_Page excerpt_
+++
Patrick Anderson
Workers loading fresh fruit bunches- Marcus Colchester
In 2003, Indonesia was ranked as one of the ten most corrupt countries in the world. By 2013 it had shifted to the 60th most corrupt out of 175 countries surveyed. That move up the global ranking came as a result of intensive and consistent efforts by Indonesian civil society and government to document, expose and prosecute endemic corruption. Anti-corruption institutions have recently turned their attention to Indonesia’s rapidly expanding oil palm sector. However, criminal prosecution of corrupt state officials and company directors must be supplemented by bureaucratic and electoral reform if Indonesia is to be effective in its struggle against corruption.
A history of rent seeking
The practice of rent seeking - government officials using their positions to extract payment for services – goes back at least to the Sultanates and their courts that preceded and overlapped with Dutch colonisation of Indonesia. The practice was maintained by the Dutch administration when appointing ‘natives’ to government positions; there was a common understanding that the meagre salaries of native bureaucrats would be complemented by them charging clients for their services.
These practices continued into the post-colonial period. In the late 1960s following widespread criticism of corruption in the then young New Order regime, a commission was appointed to investigate the issue. The report of the Commission of Four in 1970 noted that corruption was rampant, but none of the cases it documented led to prosecutions. Later in the Suharto era, despite a restricted political space, civil society groups, lawyers and journalists continued to research and document corrupt officials, exposing the corrosive effect of corruption on the rule of law, and advocating for legal reform.
The problem of low wages and low accountability for public servants has continued into the reform era. With the advent of direct local elections, rent seeking by state officials has taken on new levels as they engage in corrupt fundraising for election campaigns. At the same time, Indonesia’s anti-corruption movement has had more space and more resources to fight corrupt business-state practices
New era of anti-corruption activism
In 1999, following the fall of the autocratic New Order regime, police were given the power to investigate corruption, and in 2002 a law on anti-Corruption was passed by the national parliament, providing the legal basis for the Corruption Eradication Commission (Komisi Pemberantasan Korupsi or KPK). The KPK was established in 2003 with the power to investigate and prosecute government officials for involvement in corruption and to undertake efforts to prevent corruption through provision of public information and education campaigns.
+++
_Dataset excerpts_
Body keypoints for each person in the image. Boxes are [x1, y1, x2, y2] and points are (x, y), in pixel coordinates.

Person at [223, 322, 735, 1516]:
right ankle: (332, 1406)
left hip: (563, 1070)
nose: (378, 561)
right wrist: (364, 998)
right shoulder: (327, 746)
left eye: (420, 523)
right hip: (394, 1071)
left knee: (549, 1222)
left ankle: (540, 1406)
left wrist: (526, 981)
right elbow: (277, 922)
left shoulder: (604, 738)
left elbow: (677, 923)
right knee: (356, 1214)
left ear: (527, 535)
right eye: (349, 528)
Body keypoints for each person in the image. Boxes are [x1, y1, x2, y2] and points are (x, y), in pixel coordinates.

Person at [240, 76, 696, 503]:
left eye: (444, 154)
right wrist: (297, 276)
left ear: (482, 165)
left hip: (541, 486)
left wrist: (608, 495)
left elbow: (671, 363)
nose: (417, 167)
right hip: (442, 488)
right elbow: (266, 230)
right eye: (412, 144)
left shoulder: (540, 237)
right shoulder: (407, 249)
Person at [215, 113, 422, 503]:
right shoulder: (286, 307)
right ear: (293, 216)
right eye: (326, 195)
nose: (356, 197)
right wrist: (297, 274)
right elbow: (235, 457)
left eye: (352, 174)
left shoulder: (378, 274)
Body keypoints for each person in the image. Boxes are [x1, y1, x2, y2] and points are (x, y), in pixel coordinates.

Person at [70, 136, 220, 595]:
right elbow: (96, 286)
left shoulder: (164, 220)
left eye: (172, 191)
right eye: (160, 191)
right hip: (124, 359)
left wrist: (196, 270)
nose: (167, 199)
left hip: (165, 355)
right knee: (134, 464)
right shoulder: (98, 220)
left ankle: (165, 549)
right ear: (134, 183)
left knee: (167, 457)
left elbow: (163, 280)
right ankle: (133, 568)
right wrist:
+++
_Work request_
Please decide whether each statement agrees with the article on corruption in Indonesia, answering yes or no and quoting the article's deciding words: (a) By 2013, Indonesia ranked 60th most corrupt among 175 countries surveyed. (b) The cases documented in the 1970 report of the Commission of Four led to prosecutions. (c) The KPK was established in 2002.

_Exercise output_
(a) Yes: "By 2013 it had shifted to the 60th most corrupt out of 175 countries surveyed."
(b) No: "none of the cases it documented led to prosecutions."
(c) No: "The KPK was established in 2003"